UK Investigating Second Death in Magnitsky Case

Published: 14 March 2017

Sergei Magnitsky

Alexander Perepilichny was providing information on the case of Sergei Magnitsky (Photo: VOA)

By N'dea Akei Yancey-Bragg

After going for a jog, Alexander Perepilichny collapsed outside his luxury home in London in November 2012.

On Monday, a witness told a London court investigating his sudden death, that the 44 year-old businessman and Russian mafia whistleblower may have been poisoned.

Perepilichny sought refuge in London in 2009 after assisting the Russian investment fund Hermitage Capital with an investigation into the death of Sergei Magnitsky.

Magnitsky died in a Moscow jail from mistreatment and neglect after accusing Russian tax officials of stealing US$ 230 million.

Bob Moxon Browne - a lawyer from Perepilichny’s life insurance company Legal & General - told the judge that Perepilichny had a popular Russian dish called sorrel soup for lunch the day he died.

Browne suggested that the dish’s main ingredient, the sorrel herb, was swapped for vegetable poison, although police have said there was no evidence of foul play.

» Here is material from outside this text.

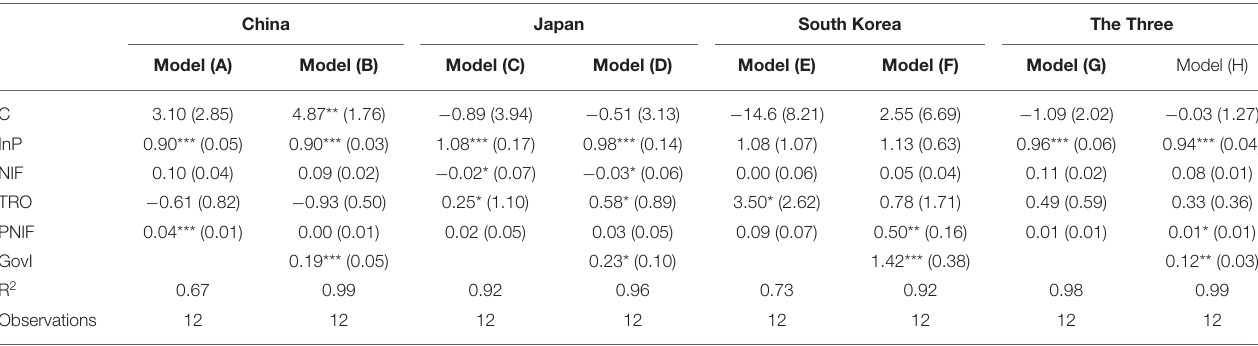
TABLE 4 | Estimated results on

Traces of a rare and deadly poison from the gelsemium plant were found in Perepilichny’s stomach before being "flushed away" by police shortly after his death, Browne claimed.

The lawyer said that there were telephone records of threats Perepilichny recieved from organized crime groups.

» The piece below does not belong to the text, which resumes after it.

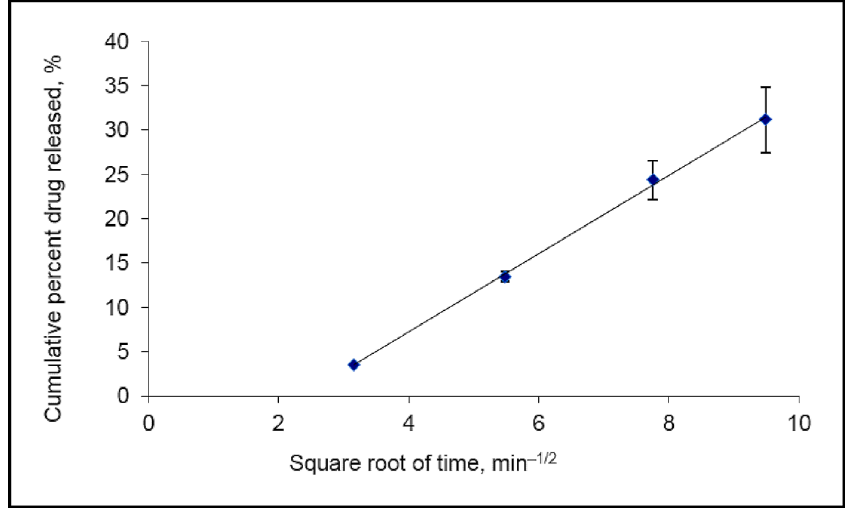
Figure 2. In vitro release profile of Lidocaine from Weblike film according to Higuchi’s plot. n = 5, Mean ± SD.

He questioned why Perepilichny's widow had never given a witness statement about what he had for lunch that day.

Perepilichny's name, address and a file on his whereabouts were found in Moscow on a known Chechen killer.

Hermitage Capital, Perepilichny’s employer, said at a previous hearing that he was "afraid for his life," and that he’d taken out multiple life insurance policies.

Police maintain that no traces of toxins were found in Perepilichny’s body. Still, his death has drawn comparisons to several recent reports of whistleblowers entangled with the Russians being poisoned.

A former KGB agent Alexander Litvinenko died after his tea was poisoned in London in 2006, and Kremlin critic Vladimir Kara-Murza claimed he has been poisoned twice in the past two years.

A public inquiry into Litvinenko’s death revealed that Vladimir Putin "probably" approved the killing.

Perepilichny’s case was delayed after the British government successfully acquired "public interest immunity certificates" to keep certain secret case documents confidential last November, but the inquest is set to begin on June 5.

Although the documents were determined to be insignificant to the cause of death, Hermitage Capital’s lawyer Henrietta Hill has expressed concerns that the inquest may not be able to proceed without them.

This story was corrected to accurately reflect the cause of death of Magnitsky.